Process observations
- Rational subgroup size: n > 1
- Measurement type: Number of nonconformances in a sample
- Quality characteristic type: Attributes data
- Underlying distribution: Poisson distribution

Performance
- Size of shift to detect: ≥ 1.5σ

Process variation chart
- Not applicable

Process mean chart
- Center line: $\bar c = \frac {\sum_{i=1}^m \sum_{j=1}^n \mbox{no. of defects for } x_{ij}}{m}$
- Control limits: $\bar c \pm 3\sqrt{\bar c}$
- Plotted statistic: $\bar c_i = \sum_{j=1}^n \mbox{no. of defects for } x_{ij}$

= C-chart =

In statistical quality control, the c-chart is a type of control chart used to monitor "count"-type data, typically total number of nonconformities per unit. It is also occasionally used to monitor the total number of events occurring in a given unit of time.

The c-chart differs from the p-chart in that it accounts for the possibility of more than one nonconformity per inspection unit, and that (unlike the p-chart and u-chart) it requires a fixed sample size.
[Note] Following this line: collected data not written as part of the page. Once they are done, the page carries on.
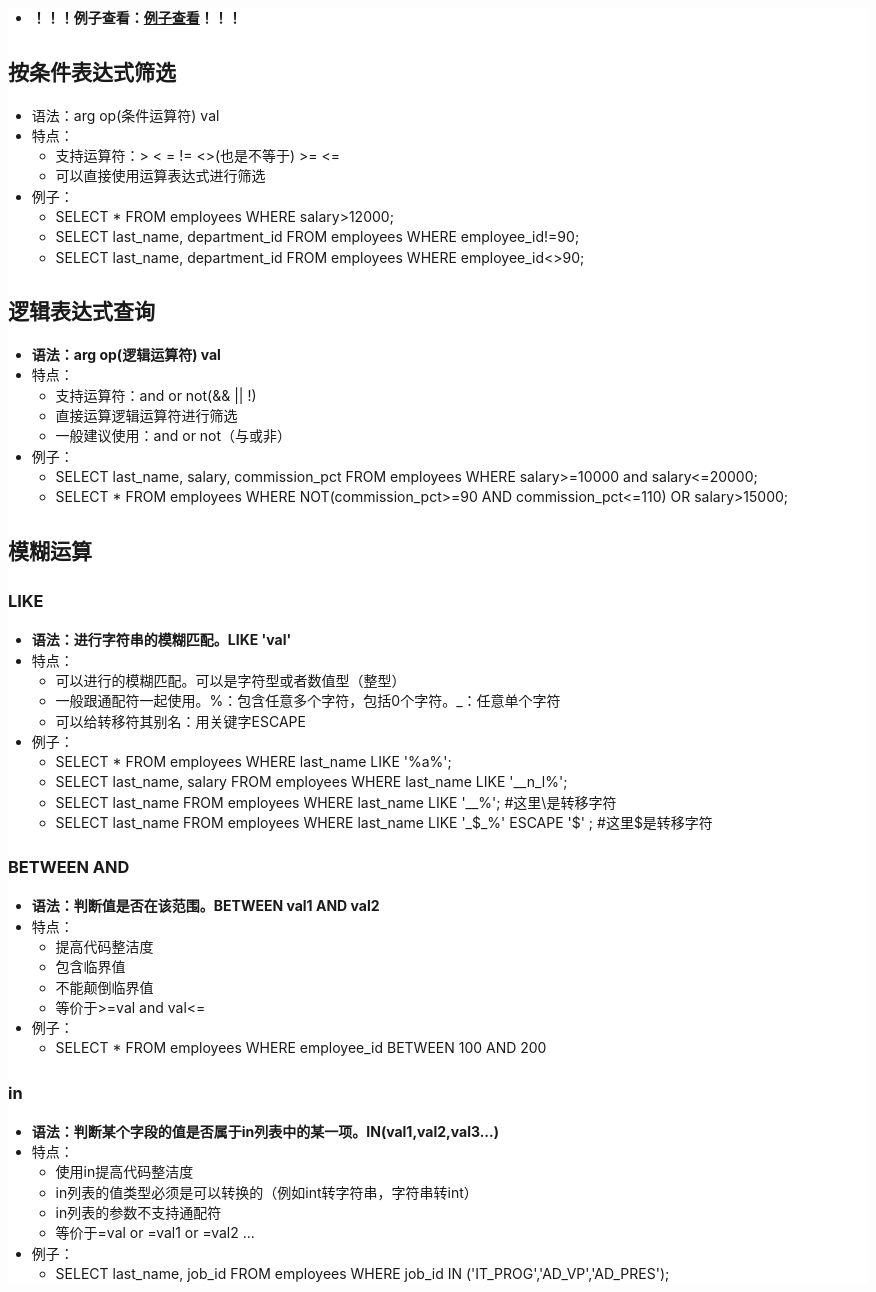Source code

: + **！！！例子查看：[例子查看](/MySQL/code/DQL（条件）.sql)！！！**

## 按条件表达式筛选
+ 语法：arg op(条件运算符) val
+ 特点：
  + 支持运算符：> < = != <>(也是不等于) >= <=
  + 可以直接使用运算表达式进行筛选
+ 例子：
  + SELECT * FROM employees WHERE salary>12000;
  + SELECT last_name, department_id FROM employees WHERE employee_id!=90; 
  + SELECT last_name, department_id FROM employees WHERE employee_id<>90;

## 逻辑表达式查询
+ **语法：arg op(逻辑运算符) val**
+ 特点：
  + 支持运算符：and or not(&& || !)
  + 直接运算逻辑运算符进行筛选
  + 一般建议使用：and or not（与或非）
+ 例子：
  + SELECT last_name, salary, commission_pct FROM employees WHERE salary>=10000 and salary<=20000;
  + SELECT * FROM employees WHERE NOT(commission_pct>=90 AND commission_pct<=110) OR salary>15000;

## 模糊运算

### LIKE 
+ **语法：进行字符串的模糊匹配。LIKE 'val'**
+ 特点：
  + 可以进行的模糊匹配。可以是字符型或者数值型（整型）
  + 一般跟通配符一起使用。%：包含任意多个字符，包括0个字符。_：任意单个字符
  + 可以给转移符其别名：用关键字ESCAPE
+ 例子：
  + SELECT * FROM employees WHERE last_name LIKE '%a%';
  + SELECT last_name, salary FROM employees WHERE last_name LIKE '__n_l%';
  + SELECT last_name FROM employees WHERE last_name LIKE '_\_%'; #这里\是转移字符
  + SELECT last_name FROM employees WHERE last_name LIKE '_$_%' ESCAPE '$' ; #这里$是转移字符

### BETWEEN AND
+ **语法：判断值是否在该范围。BETWEEN val1 AND val2**
+ 特点：
  + 提高代码整洁度
  + 包含临界值
  + 不能颠倒临界值
  + 等价于>=val and val<=
+ 例子：
  + SELECT * FROM employees WHERE employee_id BETWEEN 100 AND 200

### in
+ **语法：判断某个字段的值是否属于in列表中的某一项。IN(val1,val2,val3...)**
+ 特点：
  + 使用in提高代码整洁度
  + in列表的值类型必须是可以转换的（例如int转字符串，字符串转int）
  + in列表的参数不支持通配符
  + 等价于=val or =val1 or =val2 ...
+ 例子：
  + SELECT last_name, job_id FROM employees WHERE job_id IN ('IT_PROG','AD_VP','AD_PRES');
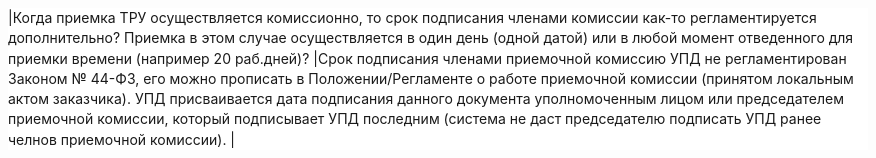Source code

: |Когда приемка ТРУ осуществляется комиссионно, то срок подписания членами комиссии как-то регламентируется дополнительно? Приемка в этом случае осуществляется в один день (одной датой) или в любой момент отведенного для приемки времени (например 20 раб.дней)?                                                                                                                                                                                                                                                                                                                                                                                                                                                                                                                                                                                                                                                                                                                                                                                                                                                                                                                                                                                                                                                                                                           |Срок подписания членами приемочной комиссию УПД не регламентирован Законом № 44-ФЗ, его можно прописать в Положении/Регламенте о работе приемочной комиссии (принятом локальным актом заказчика). УПД присваивается дата подписания данного документа уполномоченным лицом или председателем приемочной комиссии, который подписывает УПД последним (система не даст председателю подписать УПД ранее челнов приемочной комиссии).                                                                                                                                                                                                                                                                                                                                                                                                                                                                                                                                                                                                                                                                                                                                                                                                                                                                                                                                                                                                                                                                                                                                                                                                                                                                                                                                                                                                                                                                                                                                                                                                                                                                                                                                                                                                                                                                                                                                                                                                                                                                                                                                                                                                                                                                                                                                                                                                                                                                                                                                                                                                                                                                                                                                                             |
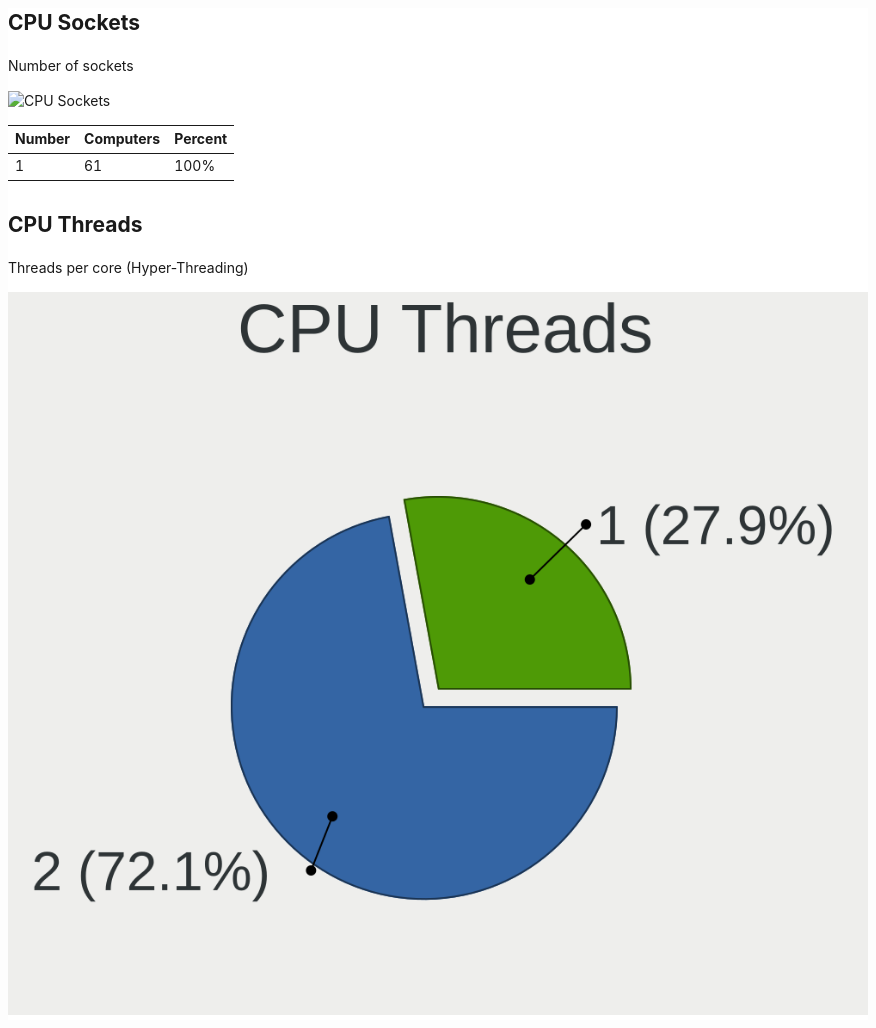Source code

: CPU Sockets
-----------

Number of sockets

![CPU Sockets](./images/pie_chart/cpu_sockets.svg)


| Number | Computers | Percent |
|--------|-----------|---------|
| 1      | 61        | 100%    |

CPU Threads
-----------

Threads per core (Hyper-Threading)

![CPU Threads](./images/pie_chart/cpu_threads.svg)
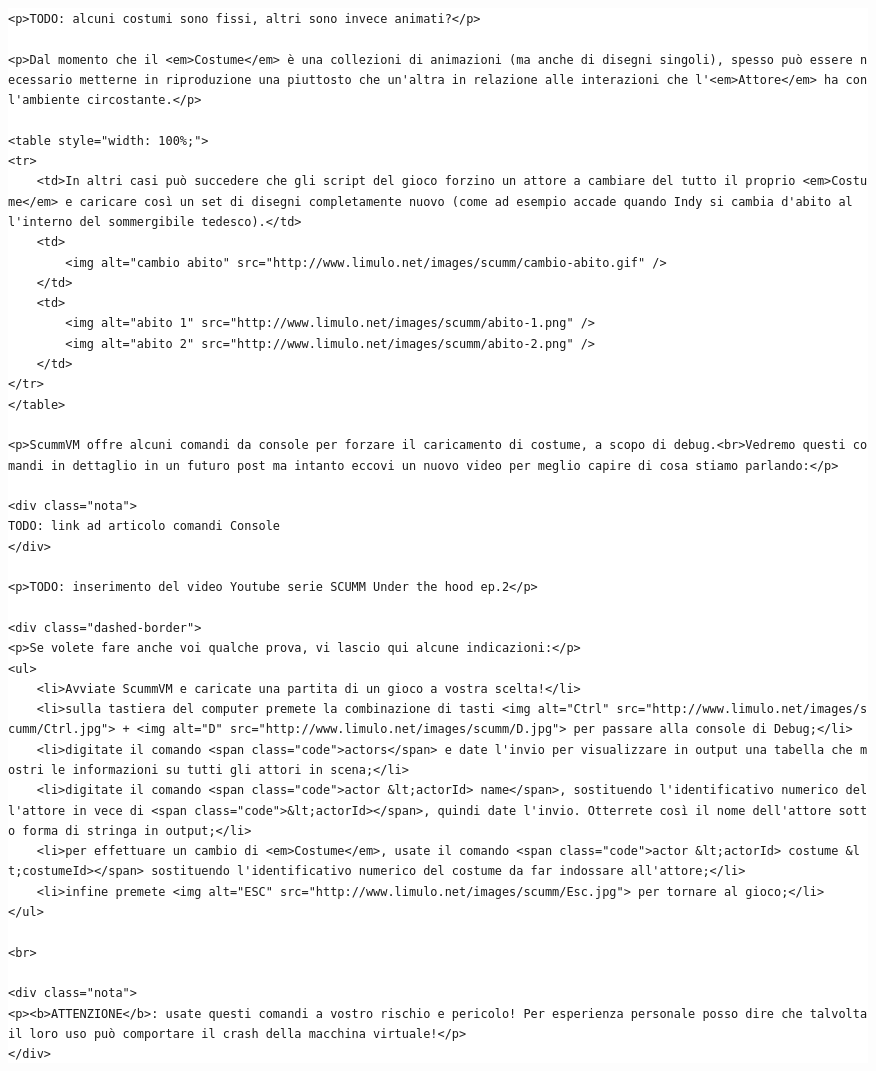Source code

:     <p>TODO: alcuni costumi sono fissi, altri sono invece animati?</p>

    <p>Dal momento che il <em>Costume</em> è una collezioni di animazioni (ma anche di disegni singoli), spesso può essere necessario metterne in riproduzione una piuttosto che un'altra in relazione alle interazioni che l'<em>Attore</em> ha con l'ambiente circostante.</p>

    <table style="width: 100%;">
    <tr>
    	<td>In altri casi può succedere che gli script del gioco forzino un attore a cambiare del tutto il proprio <em>Costume</em> e caricare così un set di disegni completamente nuovo (come ad esempio accade quando Indy si cambia d'abito all'interno del sommergibile tedesco).</td>
    	<td>
    		<img alt="cambio abito" src="http://www.limulo.net/images/scumm/cambio-abito.gif" />
    	</td>   
    	<td>
    		<img alt="abito 1" src="http://www.limulo.net/images/scumm/abito-1.png" />
    		<img alt="abito 2" src="http://www.limulo.net/images/scumm/abito-2.png" />
    	</td> 	
    </tr>
    </table>

    <p>ScummVM offre alcuni comandi da console per forzare il caricamento di costume, a scopo di debug.<br>Vedremo questi comandi in dettaglio in un futuro post ma intanto eccovi un nuovo video per meglio capire di cosa stiamo parlando:</p>

    <div class="nota">
    TODO: link ad articolo comandi Console
    </div>

    <p>TODO: inserimento del video Youtube serie SCUMM Under the hood ep.2</p>

    <div class="dashed-border">
    <p>Se volete fare anche voi qualche prova, vi lascio qui alcune indicazioni:</p>
    <ul>
    	<li>Avviate ScummVM e caricate una partita di un gioco a vostra scelta!</li>
    	<li>sulla tastiera del computer premete la combinazione di tasti <img alt="Ctrl" src="http://www.limulo.net/images/scumm/Ctrl.jpg"> + <img alt="D" src="http://www.limulo.net/images/scumm/D.jpg"> per passare alla console di Debug;</li>
    	<li>digitate il comando <span class="code">actors</span> e date l'invio per visualizzare in output una tabella che mostri le informazioni su tutti gli attori in scena;</li>
    	<li>digitate il comando <span class="code">actor &lt;actorId> name</span>, sostituendo l'identificativo numerico dell'attore in vece di <span class="code">&lt;actorId></span>, quindi date l'invio. Otterrete così il nome dell'attore sotto forma di stringa in output;</li>
    	<li>per effettuare un cambio di <em>Costume</em>, usate il comando <span class="code">actor &lt;actorId> costume &lt;costumeId></span> sostituendo l'identificativo numerico del costume da far indossare all'attore;</li>
    	<li>infine premete <img alt="ESC" src="http://www.limulo.net/images/scumm/Esc.jpg"> per tornare al gioco;</li>
    </ul>

    <br>

    <div class="nota">
    <p><b>ATTENZIONE</b>: usate questi comandi a vostro rischio e pericolo! Per esperienza personale posso dire che talvolta il loro uso può comportare il crash della macchina virtuale!</p>
    </div>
The p-chart models "pass"/"fail"-type inspection only, while the c-chart (and u-chart) give the ability to distinguish between (for example) 2 items which fail inspection because of one fault each and the same two items failing inspection with 5 faults each; in the former case, the p-chart will show two non-conformant items, while the c-chart will show 10 faults.

Nonconformities may also be tracked by type or location which can prove helpful in tracking down assignable causes.

Examples of processes suitable for monitoring with a c-chart include:
- Monitoring the number of voids per inspection unit in injection molding or casting processes
- Monitoring the number of discrete components that must be re-soldered per printed circuit board
- Monitoring the number of product returns per day

The Poisson distribution is the basis for the chart and requires the following assumptions:
- The number of opportunities or potential locations for nonconformities is very large
- The probability of nonconformity at any location is small and constant
- The inspection procedure is same for each sample and is carried out consistently from sample to sample

The control limits for this chart type are $\bar c \pm 3\sqrt{\bar c}$ where $\bar c$ is the estimate of the long-term process mean established during control-chart setup.